BEGIN DATA FOR THE TASK
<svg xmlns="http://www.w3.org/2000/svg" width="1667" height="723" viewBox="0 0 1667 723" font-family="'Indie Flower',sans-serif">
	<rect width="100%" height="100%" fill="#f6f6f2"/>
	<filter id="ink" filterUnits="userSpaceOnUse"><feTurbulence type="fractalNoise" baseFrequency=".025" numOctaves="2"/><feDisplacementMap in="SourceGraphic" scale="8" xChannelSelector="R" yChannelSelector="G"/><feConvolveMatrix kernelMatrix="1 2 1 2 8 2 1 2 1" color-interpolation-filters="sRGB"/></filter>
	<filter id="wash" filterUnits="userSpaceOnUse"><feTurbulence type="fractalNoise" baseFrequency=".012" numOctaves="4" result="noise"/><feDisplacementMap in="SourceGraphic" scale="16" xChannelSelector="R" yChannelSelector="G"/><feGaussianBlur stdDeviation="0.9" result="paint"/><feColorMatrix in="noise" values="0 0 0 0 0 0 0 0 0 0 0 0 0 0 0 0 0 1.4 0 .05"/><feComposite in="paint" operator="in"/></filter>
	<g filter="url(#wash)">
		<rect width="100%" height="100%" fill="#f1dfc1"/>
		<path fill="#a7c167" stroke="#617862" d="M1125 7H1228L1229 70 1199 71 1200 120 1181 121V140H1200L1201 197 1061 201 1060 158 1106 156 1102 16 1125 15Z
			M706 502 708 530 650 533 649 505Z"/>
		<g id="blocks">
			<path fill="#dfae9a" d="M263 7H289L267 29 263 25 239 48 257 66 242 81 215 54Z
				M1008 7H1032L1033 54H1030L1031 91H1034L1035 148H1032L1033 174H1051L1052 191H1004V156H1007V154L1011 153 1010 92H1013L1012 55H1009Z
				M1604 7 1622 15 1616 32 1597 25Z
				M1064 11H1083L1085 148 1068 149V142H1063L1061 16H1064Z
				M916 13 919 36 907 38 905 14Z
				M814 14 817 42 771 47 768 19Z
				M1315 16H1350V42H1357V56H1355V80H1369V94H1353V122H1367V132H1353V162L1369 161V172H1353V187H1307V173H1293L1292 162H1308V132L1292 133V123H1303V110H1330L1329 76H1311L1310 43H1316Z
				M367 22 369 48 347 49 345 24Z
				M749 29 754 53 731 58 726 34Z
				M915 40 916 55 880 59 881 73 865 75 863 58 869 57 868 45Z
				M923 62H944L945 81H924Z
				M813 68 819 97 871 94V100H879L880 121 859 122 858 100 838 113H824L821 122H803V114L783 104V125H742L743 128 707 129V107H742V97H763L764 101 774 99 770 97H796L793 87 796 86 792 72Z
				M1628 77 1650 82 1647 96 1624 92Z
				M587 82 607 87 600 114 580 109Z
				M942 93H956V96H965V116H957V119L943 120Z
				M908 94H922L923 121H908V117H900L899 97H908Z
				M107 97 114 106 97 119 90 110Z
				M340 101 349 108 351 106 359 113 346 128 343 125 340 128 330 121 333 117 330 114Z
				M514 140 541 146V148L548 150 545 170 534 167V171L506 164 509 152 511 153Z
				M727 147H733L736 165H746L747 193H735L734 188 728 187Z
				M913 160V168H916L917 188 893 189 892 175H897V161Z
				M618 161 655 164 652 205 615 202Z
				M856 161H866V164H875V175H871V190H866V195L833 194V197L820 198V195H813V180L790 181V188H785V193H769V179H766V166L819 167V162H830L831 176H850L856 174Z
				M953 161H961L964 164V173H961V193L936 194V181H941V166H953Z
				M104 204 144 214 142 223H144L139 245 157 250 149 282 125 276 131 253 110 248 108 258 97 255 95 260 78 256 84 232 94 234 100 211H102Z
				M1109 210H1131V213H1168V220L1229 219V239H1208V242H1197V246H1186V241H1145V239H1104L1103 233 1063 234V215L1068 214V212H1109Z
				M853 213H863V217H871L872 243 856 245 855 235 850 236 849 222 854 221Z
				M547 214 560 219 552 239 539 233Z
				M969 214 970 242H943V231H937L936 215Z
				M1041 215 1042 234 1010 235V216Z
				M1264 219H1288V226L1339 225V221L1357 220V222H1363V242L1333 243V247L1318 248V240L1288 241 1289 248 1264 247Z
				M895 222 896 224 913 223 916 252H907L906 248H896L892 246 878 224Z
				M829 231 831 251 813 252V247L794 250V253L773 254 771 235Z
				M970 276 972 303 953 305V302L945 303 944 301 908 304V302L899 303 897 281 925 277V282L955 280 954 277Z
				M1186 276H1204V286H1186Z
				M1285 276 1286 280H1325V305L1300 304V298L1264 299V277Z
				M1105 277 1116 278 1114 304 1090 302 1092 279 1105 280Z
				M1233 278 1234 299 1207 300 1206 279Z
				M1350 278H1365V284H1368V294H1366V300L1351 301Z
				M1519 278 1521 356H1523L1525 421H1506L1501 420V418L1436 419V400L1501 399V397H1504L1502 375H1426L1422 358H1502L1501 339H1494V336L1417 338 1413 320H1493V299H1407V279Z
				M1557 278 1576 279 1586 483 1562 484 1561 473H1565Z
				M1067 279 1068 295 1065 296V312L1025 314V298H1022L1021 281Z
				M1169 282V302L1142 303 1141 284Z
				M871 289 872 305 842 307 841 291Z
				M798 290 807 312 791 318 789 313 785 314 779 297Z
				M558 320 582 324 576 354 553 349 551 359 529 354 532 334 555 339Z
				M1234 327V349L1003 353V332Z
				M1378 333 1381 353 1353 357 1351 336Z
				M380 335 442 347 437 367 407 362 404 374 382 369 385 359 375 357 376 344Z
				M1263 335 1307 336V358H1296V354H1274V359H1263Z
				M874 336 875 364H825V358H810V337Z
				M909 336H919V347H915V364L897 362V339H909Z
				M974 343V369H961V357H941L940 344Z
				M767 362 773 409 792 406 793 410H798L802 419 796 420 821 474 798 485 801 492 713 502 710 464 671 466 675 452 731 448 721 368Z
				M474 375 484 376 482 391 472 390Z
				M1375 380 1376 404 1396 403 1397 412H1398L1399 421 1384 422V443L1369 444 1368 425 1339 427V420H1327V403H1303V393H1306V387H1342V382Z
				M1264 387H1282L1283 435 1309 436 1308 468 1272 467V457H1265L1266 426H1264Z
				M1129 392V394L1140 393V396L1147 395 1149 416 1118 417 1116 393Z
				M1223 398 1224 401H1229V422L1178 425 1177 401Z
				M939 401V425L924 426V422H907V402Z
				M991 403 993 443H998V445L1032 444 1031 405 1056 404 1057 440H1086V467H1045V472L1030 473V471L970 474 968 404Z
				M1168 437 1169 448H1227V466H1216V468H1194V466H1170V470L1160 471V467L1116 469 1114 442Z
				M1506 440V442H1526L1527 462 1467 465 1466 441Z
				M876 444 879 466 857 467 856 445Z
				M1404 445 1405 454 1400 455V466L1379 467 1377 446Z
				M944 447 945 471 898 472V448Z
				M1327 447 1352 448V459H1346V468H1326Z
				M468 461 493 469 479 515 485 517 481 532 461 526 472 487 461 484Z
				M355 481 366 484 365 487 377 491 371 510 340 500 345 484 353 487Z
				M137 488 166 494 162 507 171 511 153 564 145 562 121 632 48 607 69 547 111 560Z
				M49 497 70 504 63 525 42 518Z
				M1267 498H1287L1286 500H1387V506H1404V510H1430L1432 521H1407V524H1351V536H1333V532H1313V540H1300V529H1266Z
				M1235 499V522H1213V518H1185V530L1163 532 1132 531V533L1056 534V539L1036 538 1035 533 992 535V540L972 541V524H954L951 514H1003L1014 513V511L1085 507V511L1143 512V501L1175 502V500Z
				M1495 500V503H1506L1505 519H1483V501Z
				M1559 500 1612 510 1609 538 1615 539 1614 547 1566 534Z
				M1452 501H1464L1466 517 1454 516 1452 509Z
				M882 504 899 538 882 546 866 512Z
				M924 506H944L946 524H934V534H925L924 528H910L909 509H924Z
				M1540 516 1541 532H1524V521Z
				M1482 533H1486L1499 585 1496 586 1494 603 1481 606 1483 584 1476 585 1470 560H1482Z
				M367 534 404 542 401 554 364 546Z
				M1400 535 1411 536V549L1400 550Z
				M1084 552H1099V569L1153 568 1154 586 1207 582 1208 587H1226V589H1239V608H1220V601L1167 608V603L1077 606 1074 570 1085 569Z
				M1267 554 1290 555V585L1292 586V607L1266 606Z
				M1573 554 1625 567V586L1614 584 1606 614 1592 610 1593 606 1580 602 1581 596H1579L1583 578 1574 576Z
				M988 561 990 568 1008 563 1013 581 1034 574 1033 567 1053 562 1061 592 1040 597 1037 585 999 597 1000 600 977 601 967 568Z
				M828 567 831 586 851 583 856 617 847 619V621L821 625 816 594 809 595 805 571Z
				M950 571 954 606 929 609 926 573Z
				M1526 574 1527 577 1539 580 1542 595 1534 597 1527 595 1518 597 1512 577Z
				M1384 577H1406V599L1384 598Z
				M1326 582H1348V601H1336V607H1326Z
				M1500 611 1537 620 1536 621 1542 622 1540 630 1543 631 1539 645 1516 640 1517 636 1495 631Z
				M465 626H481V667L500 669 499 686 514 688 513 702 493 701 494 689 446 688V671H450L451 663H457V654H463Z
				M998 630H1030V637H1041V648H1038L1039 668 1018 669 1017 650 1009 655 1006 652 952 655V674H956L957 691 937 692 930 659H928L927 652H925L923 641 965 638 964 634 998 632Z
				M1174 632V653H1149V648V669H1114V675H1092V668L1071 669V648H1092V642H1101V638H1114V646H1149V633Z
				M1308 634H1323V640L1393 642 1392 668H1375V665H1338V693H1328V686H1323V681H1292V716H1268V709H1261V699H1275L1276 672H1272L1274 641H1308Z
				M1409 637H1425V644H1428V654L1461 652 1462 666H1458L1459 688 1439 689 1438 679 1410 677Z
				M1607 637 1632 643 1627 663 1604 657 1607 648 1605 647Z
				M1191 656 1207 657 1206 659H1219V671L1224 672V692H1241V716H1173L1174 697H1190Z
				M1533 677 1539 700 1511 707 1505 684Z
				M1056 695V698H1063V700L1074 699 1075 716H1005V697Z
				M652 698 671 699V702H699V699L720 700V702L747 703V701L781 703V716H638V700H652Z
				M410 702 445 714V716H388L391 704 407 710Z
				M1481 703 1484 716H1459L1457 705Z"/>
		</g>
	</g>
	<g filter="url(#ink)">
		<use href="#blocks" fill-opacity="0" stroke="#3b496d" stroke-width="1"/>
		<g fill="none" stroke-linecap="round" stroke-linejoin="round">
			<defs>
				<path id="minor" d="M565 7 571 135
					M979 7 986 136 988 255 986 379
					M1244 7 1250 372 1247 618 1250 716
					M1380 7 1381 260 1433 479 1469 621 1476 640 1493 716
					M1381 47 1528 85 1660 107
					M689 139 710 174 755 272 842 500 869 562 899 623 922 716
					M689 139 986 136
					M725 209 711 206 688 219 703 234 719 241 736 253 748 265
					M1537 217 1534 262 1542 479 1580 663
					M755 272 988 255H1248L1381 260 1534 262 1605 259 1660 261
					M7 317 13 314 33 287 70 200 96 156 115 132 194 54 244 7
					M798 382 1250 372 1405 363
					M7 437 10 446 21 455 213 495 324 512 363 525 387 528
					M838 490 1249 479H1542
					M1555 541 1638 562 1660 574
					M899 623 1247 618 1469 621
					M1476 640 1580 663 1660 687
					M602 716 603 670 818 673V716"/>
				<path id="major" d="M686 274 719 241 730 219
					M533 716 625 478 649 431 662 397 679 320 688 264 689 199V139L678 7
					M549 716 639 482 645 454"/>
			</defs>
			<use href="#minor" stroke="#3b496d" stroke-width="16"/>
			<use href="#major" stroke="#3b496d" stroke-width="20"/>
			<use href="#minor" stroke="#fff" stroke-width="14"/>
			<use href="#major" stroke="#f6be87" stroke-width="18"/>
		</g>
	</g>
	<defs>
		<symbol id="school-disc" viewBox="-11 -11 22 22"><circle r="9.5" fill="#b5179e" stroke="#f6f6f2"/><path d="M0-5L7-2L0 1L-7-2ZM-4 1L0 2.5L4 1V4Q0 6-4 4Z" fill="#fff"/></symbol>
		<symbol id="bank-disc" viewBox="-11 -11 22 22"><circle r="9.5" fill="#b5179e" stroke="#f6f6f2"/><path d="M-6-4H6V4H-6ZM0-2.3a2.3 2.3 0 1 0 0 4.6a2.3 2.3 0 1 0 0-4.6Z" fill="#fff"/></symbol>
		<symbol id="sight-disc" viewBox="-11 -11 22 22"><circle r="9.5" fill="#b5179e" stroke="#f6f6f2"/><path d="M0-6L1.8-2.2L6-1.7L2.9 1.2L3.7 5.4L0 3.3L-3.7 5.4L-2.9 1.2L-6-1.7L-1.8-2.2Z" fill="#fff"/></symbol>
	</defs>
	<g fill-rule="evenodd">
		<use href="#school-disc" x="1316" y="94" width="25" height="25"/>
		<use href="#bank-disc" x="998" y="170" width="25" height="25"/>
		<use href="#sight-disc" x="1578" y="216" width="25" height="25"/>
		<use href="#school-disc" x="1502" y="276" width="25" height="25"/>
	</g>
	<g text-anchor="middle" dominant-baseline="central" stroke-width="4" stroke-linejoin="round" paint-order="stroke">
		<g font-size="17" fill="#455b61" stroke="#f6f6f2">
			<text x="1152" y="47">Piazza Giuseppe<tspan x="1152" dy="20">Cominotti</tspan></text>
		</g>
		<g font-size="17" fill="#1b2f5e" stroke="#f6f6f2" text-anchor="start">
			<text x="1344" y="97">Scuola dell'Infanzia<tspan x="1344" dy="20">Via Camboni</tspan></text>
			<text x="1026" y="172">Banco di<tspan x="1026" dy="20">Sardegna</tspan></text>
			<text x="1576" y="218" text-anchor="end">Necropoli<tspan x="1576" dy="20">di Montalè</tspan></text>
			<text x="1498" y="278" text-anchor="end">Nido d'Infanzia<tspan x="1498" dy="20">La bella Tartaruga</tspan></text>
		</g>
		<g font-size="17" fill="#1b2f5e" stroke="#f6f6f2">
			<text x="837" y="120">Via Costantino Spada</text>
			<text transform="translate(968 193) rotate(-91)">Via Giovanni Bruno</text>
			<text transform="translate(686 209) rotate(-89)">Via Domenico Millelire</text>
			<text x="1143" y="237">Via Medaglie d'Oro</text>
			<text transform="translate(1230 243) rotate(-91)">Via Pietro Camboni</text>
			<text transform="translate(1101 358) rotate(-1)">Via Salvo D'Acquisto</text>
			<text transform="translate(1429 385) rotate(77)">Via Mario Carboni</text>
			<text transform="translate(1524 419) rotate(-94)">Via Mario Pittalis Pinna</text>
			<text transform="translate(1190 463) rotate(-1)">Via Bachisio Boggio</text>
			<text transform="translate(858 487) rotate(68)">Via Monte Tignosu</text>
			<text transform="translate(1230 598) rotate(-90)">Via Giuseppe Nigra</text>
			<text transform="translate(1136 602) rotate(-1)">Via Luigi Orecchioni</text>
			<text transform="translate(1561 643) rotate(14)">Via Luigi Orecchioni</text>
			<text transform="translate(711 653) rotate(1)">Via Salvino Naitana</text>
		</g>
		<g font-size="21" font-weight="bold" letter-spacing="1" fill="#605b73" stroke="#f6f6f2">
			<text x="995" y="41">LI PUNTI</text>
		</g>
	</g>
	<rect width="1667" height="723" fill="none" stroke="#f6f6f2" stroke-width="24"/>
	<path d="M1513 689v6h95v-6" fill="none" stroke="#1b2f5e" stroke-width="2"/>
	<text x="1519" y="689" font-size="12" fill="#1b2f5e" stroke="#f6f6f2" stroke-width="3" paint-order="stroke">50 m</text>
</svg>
END DATA FOR THE TASK
→ TASK DESCRIPTION
Pick out the lines above containing the word "numOctaves", then copy them.

→ ANSWER TO THIS PROBLEM
	<filter id="ink" filterUnits="userSpaceOnUse"><feTurbulence type="fractalNoise" baseFrequency=".025" numOctaves="2"/><feDisplacementMap in="SourceGraphic" scale="8" xChannelSelector="R" yChannelSelector="G"/><feConvolveMatrix kernelMatrix="1 2 1 2 8 2 1 2 1" color-interpolation-filters="sRGB"/></filter>
	<filter id="wash" filterUnits="userSpaceOnUse"><feTurbulence type="fractalNoise" baseFrequency=".012" numOctaves="4" result="noise"/><feDisplacementMap in="SourceGraphic" scale="16" xChannelSelector="R" yChannelSelector="G"/><feGaussianBlur stdDeviation="0.9" result="paint"/><feColorMatrix in="noise" values="0 0 0 0 0 0 0 0 0 0 0 0 0 0 0 0 0 1.4 0 .05"/><feComposite in="paint" operator="in"/></filter>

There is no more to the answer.